Der Theologe und frühere Bundesbeauftragte für die Stasi-Unterlagen, Joachim Gauck , ist vereidigt. Vor den Abgeordneten des Bundestages und den Mitgliedern des Bundesrates sprach Gauck die im Grundgesetz niedergeschriebene Formel, er werde seine Kraft "dem Wohle des deutschen Volkes widmen, seinen Nutzen mehren, Schaden von ihm wenden" und die "Gesetze wahren und verteidigen". Er gelobte Pflichterfüllung und "Gerechtigkeit gegen jedermann" zu üben.

Während der Sitzung im Reichstagsgebäude skizzierte der frühere DDR-Bürgerrechtler einige Schwerpunkte seiner künftigen Arbeit. Bisher hat der parteilose Gauck vor allem seine Erfahrungen in der DDR-Diktatur thematisiert und sich als "Liebhaber der Freiheit" bezeichnet.

In seiner Antrittsrede brachte er dann Freiheit und Gerechtigkeit in einen Zusammenhang. Freiheit sei eine "notwendige Bedingung von Gerechtigkeit". Umgekehrt sei "das Bemühen um Gerechtigkeit unerlässlich für das Bewahren von Freiheit." Gauck legte zugleich ein nachdrückliches Bekenntnis zu Europa ab. Gerade in der Krise heiße es: "Wir müssen mehr Europa wagen", sagte das Staatsoberhaupt.

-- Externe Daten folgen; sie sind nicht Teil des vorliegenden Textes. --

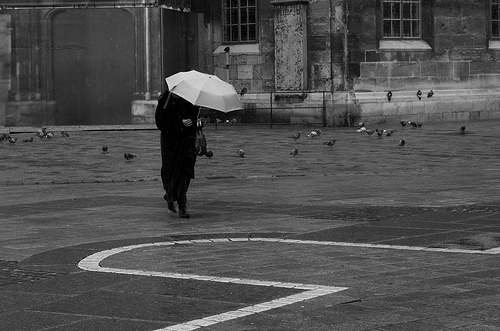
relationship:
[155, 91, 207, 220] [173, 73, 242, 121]
person holding umbrella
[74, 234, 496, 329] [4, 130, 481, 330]
line on ground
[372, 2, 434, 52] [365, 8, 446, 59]
window set into wall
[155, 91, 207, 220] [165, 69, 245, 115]
person walking umberella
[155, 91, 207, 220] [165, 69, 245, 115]
person holding umberella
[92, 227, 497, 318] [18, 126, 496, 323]
white line set into road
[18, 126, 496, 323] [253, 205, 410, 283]
road with stones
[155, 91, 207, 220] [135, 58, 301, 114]
person with umbrella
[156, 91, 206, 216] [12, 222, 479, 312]
person walking rain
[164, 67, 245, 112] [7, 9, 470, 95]
umbrella avoid rain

Gauck sicherte seinem vor einigen Wochen zurückgetretenen Vorgänger Christian Wulff zu, dessen Engagement für die Integration aller in Deutschland lebenden Menschen mit Migrationshintergrund auch zu seinem Anliegen zu machen. Alle, die hier leben, sollten sich auch hier zuhause fühlen können, sagte er.

Gute Wünsche für Gauck

Zu Beginn der Sitzung hatte Bundestagspräsident Norbert Lammert Wulff für sein Wirken als Bundespräsident gedankt. Er hob hervor, dass Gauck das erste Staatsoberhaupt ist, das in der ehemaligen DDR geboren wurde. Er lobte Gaucks Einsatz für Freiheit und die Menschenwürde und wünschte ihm eine "stets glückliche Hand" für seine Arbeit zum Wohle der Menschen und auch "gelegentlich Freude" daran.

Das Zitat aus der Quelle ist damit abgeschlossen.